Despite the amazing claims that surround LED therapy, it’s not without its criticism and controversy. When asked about possible adverse effects to the repeated stimulation of skin cells, consultant dermatologist Dr Richard Barlow from the Lister Hospital in London said “I think it’s unlikely that there are long-term adverse effects for the same reason that I think it’s unlikely there are any effects at all.


A question of evidence 

“It’s very difficult to quantify the latter though review articles appear from time to time, mainly quoting small uncontrolled studies. These often seem to be designed to showcase some new machine or technology. I’ve yet to read of adverse effects in any of these.”

Poorly designed studies that are often industry funded are one problem, as is the fact that the process that stimulates the collagen production is not fully understood yet. More research is needed before we can conclusively say what exactly is happening in our cells when red light enters and triggers a change in energy production.

When it comes to the real world, there are a huge range of factors that will dictate how good the end result is.  These include the wavelength chosen, the intensity, the concentration of light on single area, the way the light is pulsed and the length of time the skin is exposed for. Any variation in these could limit the rejuvenating effects of the treatment. Light of too low an intensity won’t achieve anything. It’s also important to make sure the skin is washed properly as oil and make up can block the light before it reaches the deeper layers of the skin.

Ultimately, LED treatments provide a promising new route of non-invasive skin rejuvenation with little to no adverse effects that we currently know of but just how effective it is remains to be seen. With more solid research in the future we should have a conclusive answer as to whether LED based skin rejuvenation treatments are really as miraculous as they sound.

1. Lee, S.Y., C.E. You, and M.Y. Park, Blue and red light combination LED phototherapy for acne vulgaris in patients with skin phototype IV. Lasers Surg Med, 2007. 39(2): p. 180-8.

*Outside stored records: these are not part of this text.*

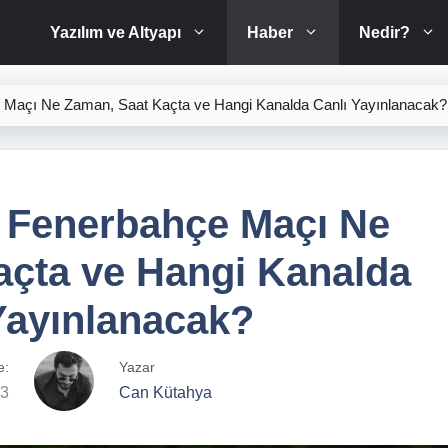
Yazılım ve Altyapı
Haber
Nedir?
 Maçı Ne Zaman, Saat Kaçta ve Hangi Kanalda Canlı Yayınlanacak?
– Fenerbahçe Maçı Ne
açta ve Hangi Kanalda
Yayınlanacak?
e:
Yazar
23
Can Kütahya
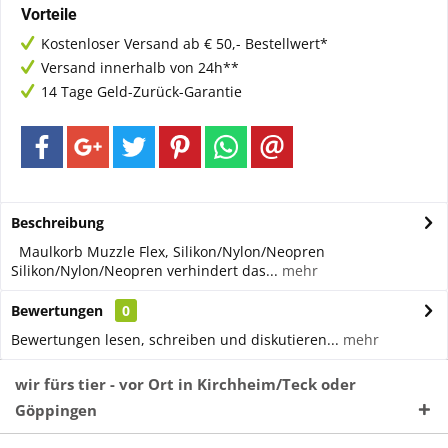
Vorteile
Kostenloser Versand ab € 50,- Bestellwert*
Versand innerhalb von 24h**
14 Tage Geld-Zurück-Garantie
Beschreibung
Maulkorb Muzzle Flex, Silikon/Nylon/Neopren
Silikon/Nylon/Neopren verhindert das...
mehr
Bewertungen
0
Bewertungen lesen, schreiben und diskutieren...
mehr
wir fürs tier - vor Ort in Kirchheim/Teck oder
Göppingen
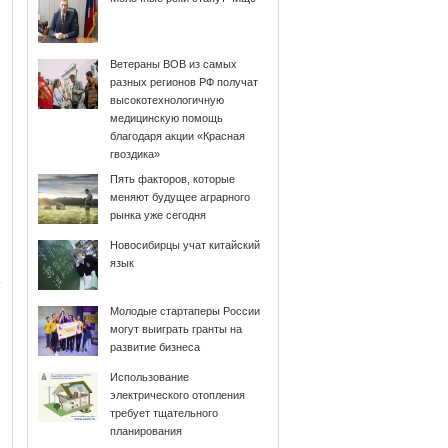
Ветераны ВОВ из самых
разных регионов РФ получат
высокотехнологичную
медицинскую помощь
благодаря акции «Красная
гвоздика»
Пять факторов, которые
меняют будущее аграрного
рынка уже сегодня
Новосибирцы учат китайский
язык
Молодые стартаперы России
могут выиграть гранты на
развитие бизнеса
Использование
электрического отопления
требует тщательного
планирования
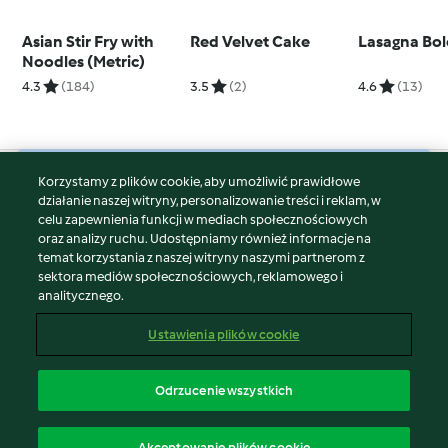
Asian Stir Fry with
Red Velvet Cake
Lasagna Bo
Noodles (Metric)
4.3
(184)
3.5
(2)
4.6
(13)
Korzystamy z plików cookie, aby umożliwić prawidłowe
© Copyright 2026
działanie naszej witryny, personalizowanie treści i reklam, w
celu zapewnienia funkcji w mediach społecznościowych
Warunki korzystania
oraz analizy ruchu. Udostępniamy również informacje na
Polityka prywatności
temat korzystania z naszej witryny naszymi partnerom z
Disclaimer
sektora mediów społecznościowych, reklamowego i
analitycznego.
Znak wydawcy
Pliki cookie
Ustawienia plików cookie
Zgłoś treść
Odstąp od umowy
Odrzucenie wszystkich
Oświadczenie o dostępności
polski
Akceptowanie plików cookie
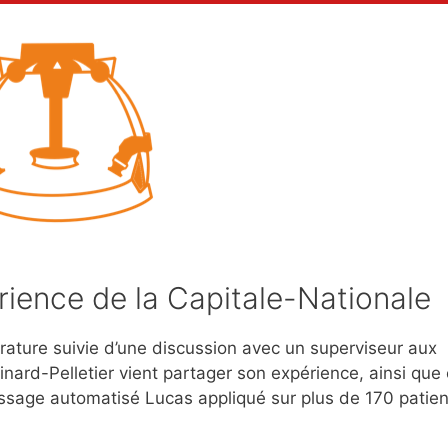
érience de la Capitale-Nationale
térature suivie d’une discussion avec un superviseur aux
nard-Pelletier vient partager son expérience, ainsi que 
massage automatisé Lucas appliqué sur plus de 170 patien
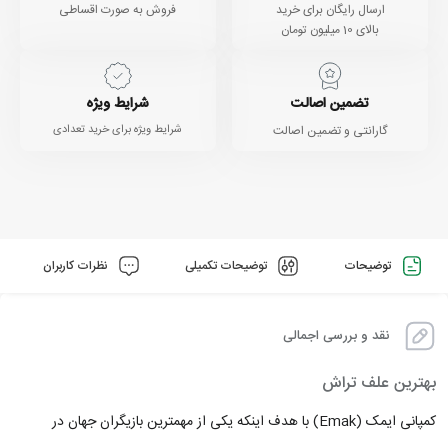
ارسال رایگان برای خرید
فروش به صورت اقساطی
بالای 10 میلیون تومان
تضمین اصالت
شرایط ویژه
گارانتی و تضمین اصالت
شرایط ویژه برای خرید تعدادی
توضیحات
توضیحات تکمیلی
نظرات کاربران
نقد و بررسی اجمالی
بهترین علف تراش
کمپانی ایمک (Emak) با هدف اینکه یکی از مهمترین بازیگران جهان در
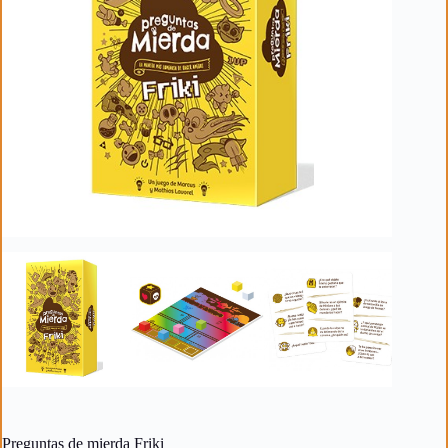
Preguntas de mierda Friki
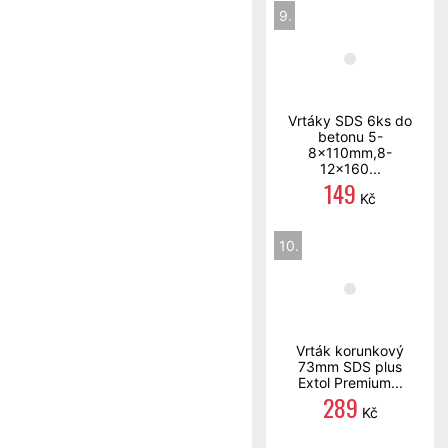
9.
Vrtáky SDS 6ks do
betonu 5-
8x110mm,8-
12x160...
149
Kč
10.
Vrták korunkový
73mm SDS plus
Extol Premium...
289
Kč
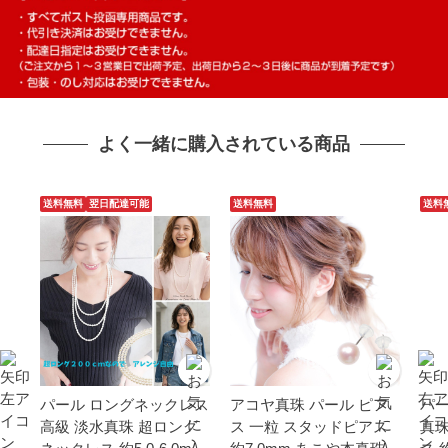
よく一緒に購入されている商品
送料無料
翌日配達可能
送料無料
送料
パール ロングネックレス
アコヤ真珠 パール ピア
パー
高級 淡水真珠 超ロング
ス 一粒 スタッドピアス
真珠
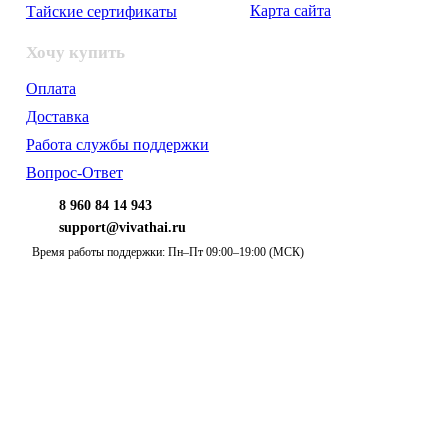
Карта сайта
Тайские сертификаты
Хочу купить
Оплата
Доставка
Работа службы поддержки
Вопрос-Ответ
8 960 84 14 943
support@vivathai.ru
Время работы поддержки: Пн–Пт 09:00–19:00 (МСК)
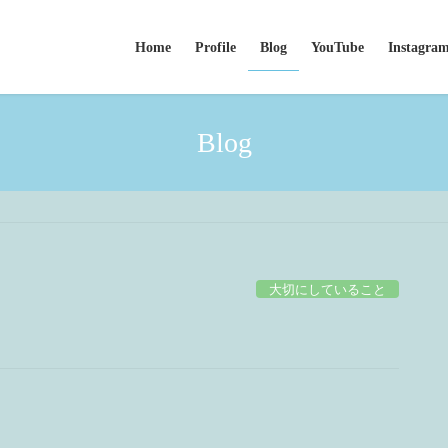
Home
Profile
Blog
YouTube
Instagra
Blog
大切にしていること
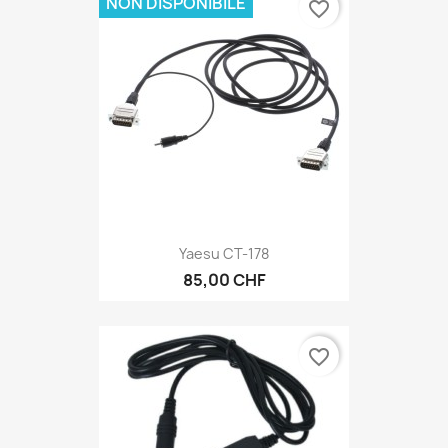
NON DISPONIBILE
favorite_border
Yaesu CT-178
85,00 CHF
favorite_border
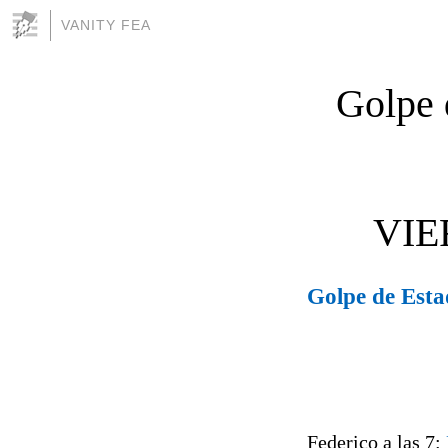
VANITY FEA
Golpe 
VIE
Golpe de Est
Federico a las 7:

2. Barolet, D. and A. Boucher, Prophylactic low-level light therapy for the treatment of hypertrophic scars and keloids: a case series. Lasers Surg Med, 2010. 42(6): p. 597-601.


3. Karu, T.I. and S.F. Kolyakov, Exact action spectra for cellular responses relevant to phototherapy. Photomed Laser Surg, 2005. 23(4): p. 355-61. https://www.ncbi.nlm.nih.gov/pubmed/16144476


4. Lee, S.Y., et al., A prospective, randomized, placebo-controlled, double-blinded, and split-face clinical study on LED phototherapy for skin rejuvenation: Clinical, profilometric, histologic, ultrastructural, and biochemical evaluations and comparison of three different treatment settings. Journal of Photochemistry and Photobiology B: Biology, 2007. 88(1): p. 51-67.